- [EXERCISE]
Reproduce word for word the part of the entries below that opens with the line containing "Rendered at 1241 by 1650 pixels." and closes with the line containing "subtitle Context and", including both of those lines.

- [MATERIAL PROVIDED]
----------------------------------------
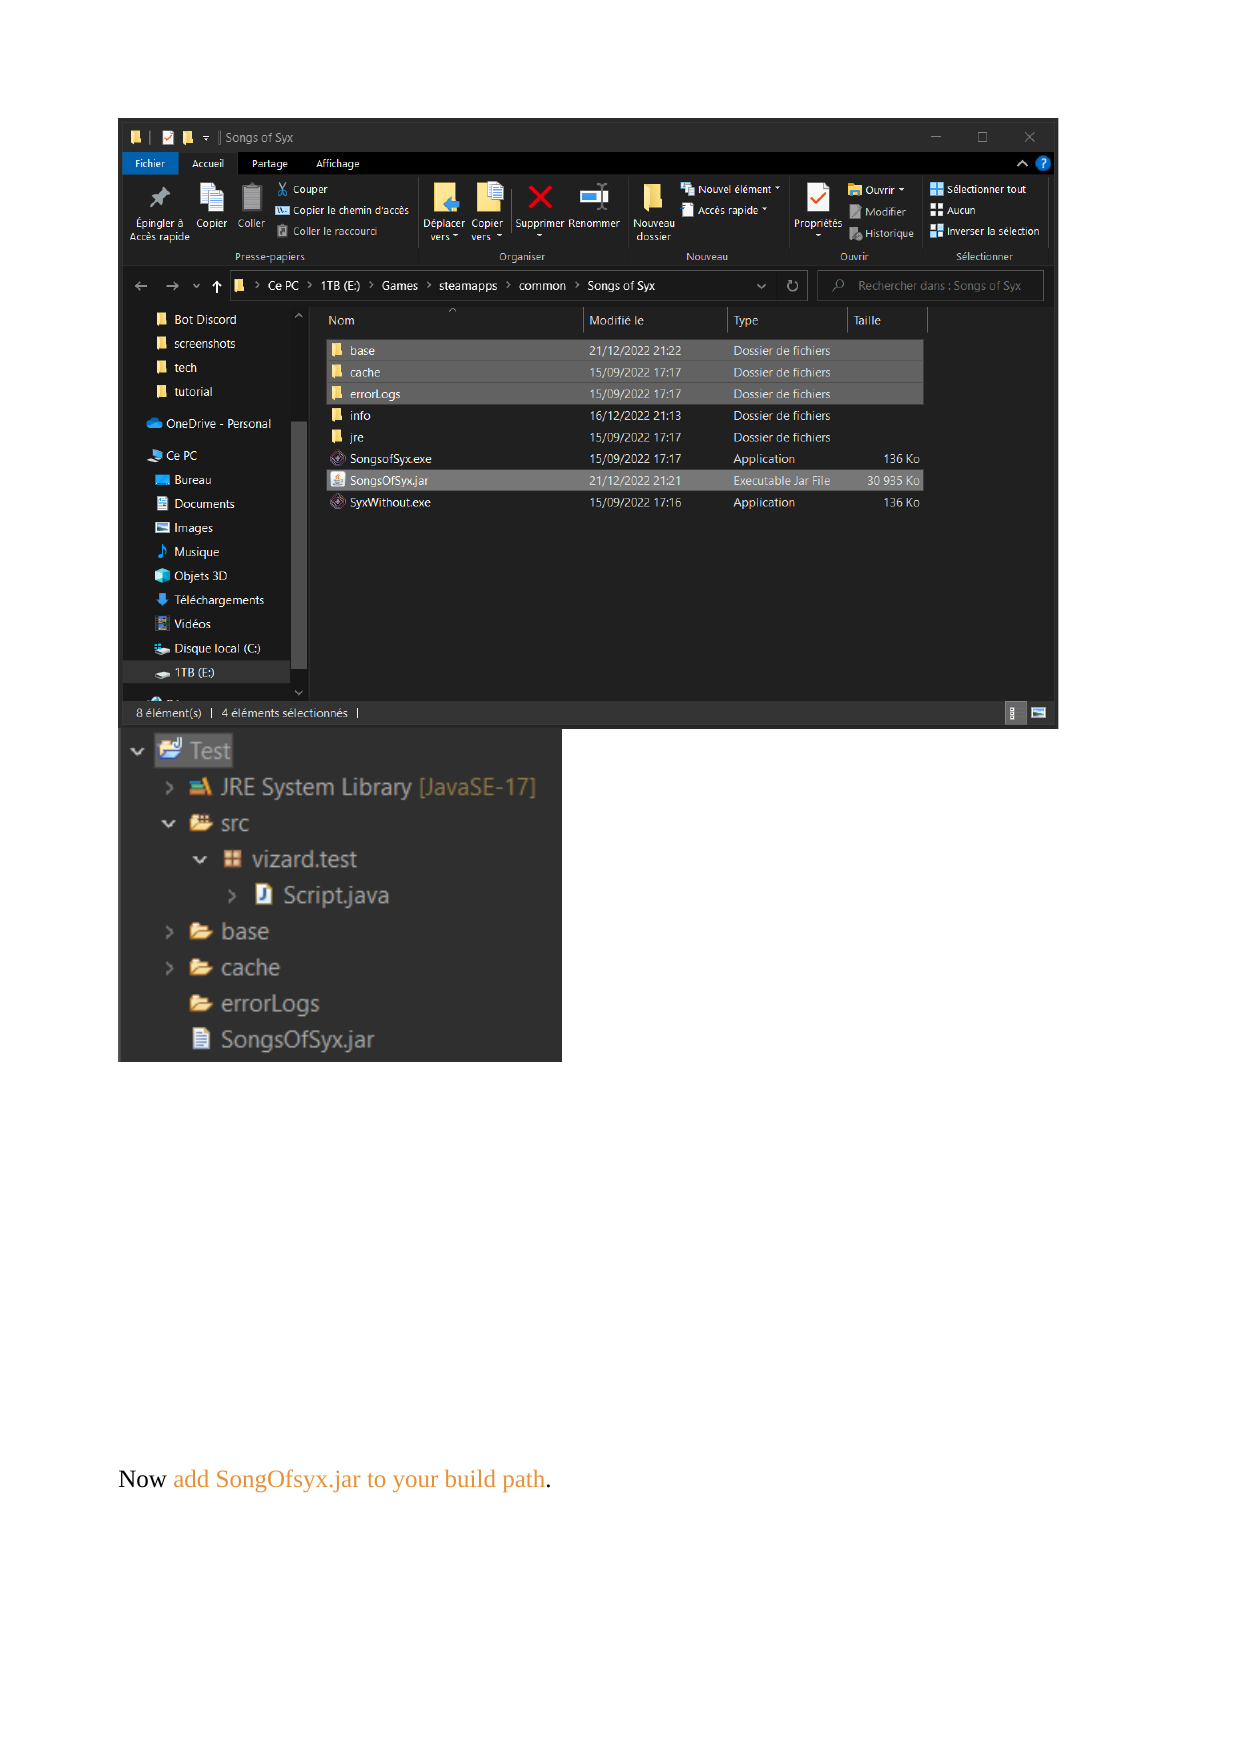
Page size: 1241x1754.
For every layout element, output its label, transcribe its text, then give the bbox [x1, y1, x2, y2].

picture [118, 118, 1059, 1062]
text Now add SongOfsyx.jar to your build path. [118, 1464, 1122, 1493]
----------------------------------------
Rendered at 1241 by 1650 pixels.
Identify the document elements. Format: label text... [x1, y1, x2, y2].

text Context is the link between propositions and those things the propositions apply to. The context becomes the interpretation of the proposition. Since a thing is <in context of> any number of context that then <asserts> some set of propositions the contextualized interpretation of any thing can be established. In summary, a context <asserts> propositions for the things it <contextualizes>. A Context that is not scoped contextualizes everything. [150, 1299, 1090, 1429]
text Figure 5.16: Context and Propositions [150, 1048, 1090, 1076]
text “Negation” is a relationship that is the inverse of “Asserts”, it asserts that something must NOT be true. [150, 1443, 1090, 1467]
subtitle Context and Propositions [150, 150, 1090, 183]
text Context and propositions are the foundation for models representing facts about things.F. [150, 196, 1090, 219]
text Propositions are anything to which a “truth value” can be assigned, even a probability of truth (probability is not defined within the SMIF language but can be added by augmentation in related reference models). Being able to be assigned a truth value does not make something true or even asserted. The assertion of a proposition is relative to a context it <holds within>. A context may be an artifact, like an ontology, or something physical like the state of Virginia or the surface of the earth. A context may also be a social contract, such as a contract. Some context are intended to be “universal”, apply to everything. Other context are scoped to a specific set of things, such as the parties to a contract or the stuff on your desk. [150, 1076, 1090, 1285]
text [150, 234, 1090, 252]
----------------------------------------
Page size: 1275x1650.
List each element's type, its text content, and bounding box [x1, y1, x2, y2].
----------------------------------------
- [RIGHT ANSWER]
Rendered at 1241 by 1650 pixels.
Identify the document elements. Format: label text... [x1, y1, x2, y2].

text Context is the link between propositions and those things the propositions apply to. The context becomes the interpretation of the proposition. Since a thing is <in context of> any number of context that then <asserts> some set of propositions the contextualized interpretation of any thing can be established. In summary, a context <asserts> propositions for the things it <contextualizes>. A Context that is not scoped contextualizes everything. [150, 1299, 1090, 1429]
text Figure 5.16: Context and Propositions [150, 1048, 1090, 1076]
text “Negation” is a relationship that is the inverse of “Asserts”, it asserts that something must NOT be true. [150, 1443, 1090, 1467]
subtitle Context and Propositions [150, 150, 1090, 183]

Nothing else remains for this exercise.